Half of the time it's open user hostility and blatant incompetence. The other half it's just the incompetence. Ambition doesn't enter the picture at all.

1 comments

Eh. I think it is ambition. It's a lot product managers coming up with ideas, I think, and teams with a mandate to release those ideas.
Yes, and those ideas are user hostile and poorly conceived, badly executed, and incompetently built.

A remote code execution exploit in notepad?! That's not professional, or skillful, or well done. Unnecessary feature bloat and change for the sake of change, because some MBA dork wants to justify their department and continued employment by checking boxes on spreadsheets.
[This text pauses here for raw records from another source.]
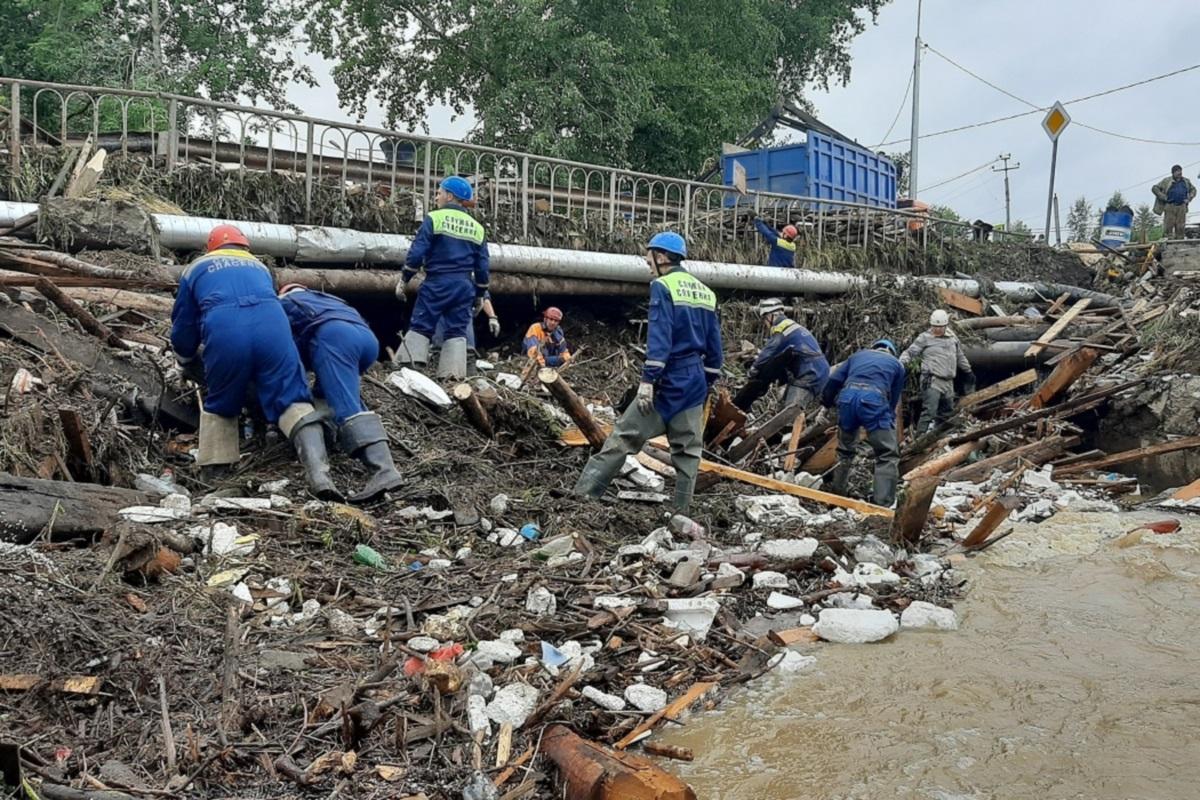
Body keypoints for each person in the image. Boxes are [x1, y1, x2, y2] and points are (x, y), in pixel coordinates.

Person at [171, 225, 340, 499]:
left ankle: (216, 479)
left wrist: (186, 357)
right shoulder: (261, 267)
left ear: (211, 247)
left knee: (220, 403)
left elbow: (184, 325)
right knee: (293, 399)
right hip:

There's no innovation or skillful, well built features. There's hardly any consideration of users at all, except as net continuing depositors of money into Microsoft coffers. Features and updates are nothing more than marketing slop and manipulation of enterprise into renewing subscriptions and purchasing the latest version of new hardware.

edit:

I just don't think that you can point at a company whose entire foundational product, Windows, the operating system that's pretty much default for most of the world, and say that they're not completely and utterly failing as a company when their single most compelling "feature" is that the OS can run Excel.

It's the year of the Linux desktop, fire it up and never look back!

I agree except for Microsoft "failing". Windows is failing. Microsoft has moved onto other things.
The two moats Microsoft has are Windows and Office. All of their revenue generating products only sell because of those two.
That was true like a decade ago.
Yes, that was true a decade ago too.